— BEGIN Text block —

On December 8, 2010, the plaintiff appealed from the defendant's decision. The plaintiff's complaint alleges the above facts and seeks the invalidation of the incentive housing overlay district enacted by the defendant. On January 28, 2011, the defendant moved to dismiss the plaintiff's case on the ground that the plaintiff was not aggrieved by a decision of the defendant. The defendant filed a memorandum of law in support of its motion on the same day. On March 1, 2011, the plaintiff filed an objection to the defendant's motion to dismiss and an accompanying memorandum of law. On March 10, 2011, the court heard the matter at short calendar.
ANALYSIS
“A motion to dismiss tests, inter alia, whether, on the face of the record, the court is without jurisdiction.” (Internal quotation marks omitted.) Wilcox v. Webster Ins., Inc., 294 Conn. 206, 213, 982 A.2d 1053 (2009). In this case, neither party has supplemented their pleadings with evidence regarding the issue of aggrievement. “When a trial court decides a jurisdictional question raised by a pretrial motion to dismiss on the basis of the complaint alone, it must consider the allegations of the complaint in their most favorable light ․ In this regard, a court must take the facts to be those alleged in the complaint, including those facts necessarily implied from the allegations, construing them in a manner most favorable to the pleader ․” (Internal quotation marks omitted.) Conboy v. State, 292 Conn. 642, 651, 974 A.2d 669 (2009).

— END Text block —
— BEGIN Information supplied —

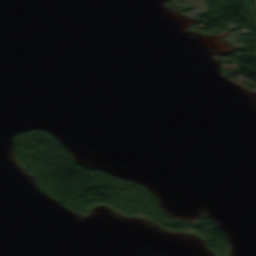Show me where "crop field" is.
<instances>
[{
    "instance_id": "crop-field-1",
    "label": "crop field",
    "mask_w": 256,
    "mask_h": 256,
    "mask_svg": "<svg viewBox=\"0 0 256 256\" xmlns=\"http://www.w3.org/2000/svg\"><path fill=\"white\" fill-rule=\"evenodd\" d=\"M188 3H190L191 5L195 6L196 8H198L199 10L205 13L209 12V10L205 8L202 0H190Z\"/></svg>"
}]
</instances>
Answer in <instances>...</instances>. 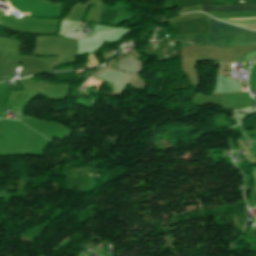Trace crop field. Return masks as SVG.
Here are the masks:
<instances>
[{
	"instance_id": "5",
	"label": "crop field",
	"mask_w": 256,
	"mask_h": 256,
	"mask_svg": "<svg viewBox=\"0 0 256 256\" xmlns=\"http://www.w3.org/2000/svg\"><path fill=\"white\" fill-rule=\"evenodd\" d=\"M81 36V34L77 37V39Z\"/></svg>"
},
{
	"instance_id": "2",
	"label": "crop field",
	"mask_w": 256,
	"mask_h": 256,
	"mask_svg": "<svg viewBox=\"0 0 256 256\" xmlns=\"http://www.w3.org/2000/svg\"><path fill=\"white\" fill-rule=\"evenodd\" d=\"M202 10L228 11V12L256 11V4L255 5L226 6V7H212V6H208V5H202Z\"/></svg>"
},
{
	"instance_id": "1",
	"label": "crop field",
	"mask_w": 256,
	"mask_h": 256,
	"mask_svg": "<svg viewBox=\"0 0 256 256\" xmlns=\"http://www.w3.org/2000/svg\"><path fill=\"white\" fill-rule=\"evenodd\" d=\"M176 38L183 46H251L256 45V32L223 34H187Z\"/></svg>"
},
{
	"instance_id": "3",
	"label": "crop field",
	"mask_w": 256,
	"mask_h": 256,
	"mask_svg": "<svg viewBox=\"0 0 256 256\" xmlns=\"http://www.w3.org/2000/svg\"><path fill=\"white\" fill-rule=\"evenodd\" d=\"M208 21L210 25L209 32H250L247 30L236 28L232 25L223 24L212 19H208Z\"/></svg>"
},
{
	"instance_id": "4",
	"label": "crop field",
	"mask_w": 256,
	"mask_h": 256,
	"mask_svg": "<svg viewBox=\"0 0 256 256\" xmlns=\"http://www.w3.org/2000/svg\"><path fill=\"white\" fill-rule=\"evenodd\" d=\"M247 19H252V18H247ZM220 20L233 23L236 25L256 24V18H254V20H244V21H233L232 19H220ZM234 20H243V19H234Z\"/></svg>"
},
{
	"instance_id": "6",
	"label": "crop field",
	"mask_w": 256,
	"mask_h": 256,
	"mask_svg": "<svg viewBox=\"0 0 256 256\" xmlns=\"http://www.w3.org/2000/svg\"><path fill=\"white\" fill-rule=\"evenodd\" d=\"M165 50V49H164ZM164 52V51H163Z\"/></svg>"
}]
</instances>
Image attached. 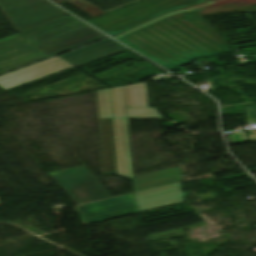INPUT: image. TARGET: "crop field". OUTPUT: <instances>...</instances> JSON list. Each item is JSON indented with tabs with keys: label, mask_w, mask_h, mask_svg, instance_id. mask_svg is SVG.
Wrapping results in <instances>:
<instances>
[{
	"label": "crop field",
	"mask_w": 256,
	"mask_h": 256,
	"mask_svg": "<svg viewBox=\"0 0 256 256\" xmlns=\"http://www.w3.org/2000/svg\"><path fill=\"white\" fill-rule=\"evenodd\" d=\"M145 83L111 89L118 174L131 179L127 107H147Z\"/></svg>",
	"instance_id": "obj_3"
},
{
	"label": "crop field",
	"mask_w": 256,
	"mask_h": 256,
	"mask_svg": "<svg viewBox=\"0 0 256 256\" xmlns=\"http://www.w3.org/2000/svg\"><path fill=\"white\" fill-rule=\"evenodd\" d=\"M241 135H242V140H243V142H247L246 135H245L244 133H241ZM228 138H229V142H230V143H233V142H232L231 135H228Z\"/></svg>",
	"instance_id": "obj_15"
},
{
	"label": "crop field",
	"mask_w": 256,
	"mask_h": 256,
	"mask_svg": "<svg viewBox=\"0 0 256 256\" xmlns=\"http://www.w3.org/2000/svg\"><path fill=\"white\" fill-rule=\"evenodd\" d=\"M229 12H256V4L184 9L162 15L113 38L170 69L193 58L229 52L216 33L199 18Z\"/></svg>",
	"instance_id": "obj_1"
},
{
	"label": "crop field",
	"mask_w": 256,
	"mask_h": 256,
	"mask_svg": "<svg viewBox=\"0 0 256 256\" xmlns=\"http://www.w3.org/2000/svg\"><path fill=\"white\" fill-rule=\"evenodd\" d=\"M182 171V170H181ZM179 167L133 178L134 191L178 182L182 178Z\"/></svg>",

— END Information supplied —

Objectives:
**A)** Answer these questions about the zoning appeal ruling:
(i) On what date did the defendant move to dismiss the plaintiff's case?
(ii) On what date did the court hear the matter at short calendar?
(iii) Which case does the ruling cite for the statement that a motion to dismiss tests whether, on the face of the record, the court is without jurisdiction?
**B)** Write the next part of the zoning appeal ruling, picking up after its final sentence.
The entries play no part in what follows.

Outputs in order:
**A)**
(i) January 28, 2011
(ii) March 10, 2011
(iii) Wilcox v. Webster Ins., Inc., 294 Conn. 206, 213, 982 A.2d 1053 (2009)

**B)**
The only allegations of aggrievement in the plaintiff's complaint are the following: Paragraph twelve alleges: “Plaintiff is aggrieved to the extent that its conceptual project, which was designed in good faith to comply with the specifications discussed with the First Selectman, is not permitted under the regulations as adopted because it is not mixed use and is designed to depend on public water and sewer service.” Paragraph fifteen alleges: “The [plaintiff is] aggrieved by said decision in that it was arbitrary and capricious, in violation of state and federal constitutional due process rights, [and] has and will continue to cause the [plaintiff] financial harm.”
“[P]leading and proof of aggrievement are prerequisites to the trial court's jurisdiction over the subject matter of a plaintiff's appeal ․ [I]n order to have standing to bring an administrative appeal, a person must be aggrieved ․ Two broad yet distinct categories of aggrievement exist, classical and statutory 1 ․ Classical aggrievement requires a two part showing. First, a party must demonstrate a specific, personal and legal interest in the subject matter of the decision, as opposed to a general interest that all members of the community share ․ Second, the party must also show that the agency's decision has specially and injuriously affected that specific personal or legal interest ․” (Internal quotation marks omitted.) JZ, Inc., Dunkin Donuts v. Planning & Zoning Commission, 119 Conn.App. 243, 246, 987 A.2d 1072, cert. denied, 296 Conn. 905, 992 A.2d 329 (2010). “[B]ecause aggrievement is a jurisdictional question, and therefore, the key to access to judicial review, the standard for aggrievement is rather strict.” (Internal quotation marks omitted.) Id., 247.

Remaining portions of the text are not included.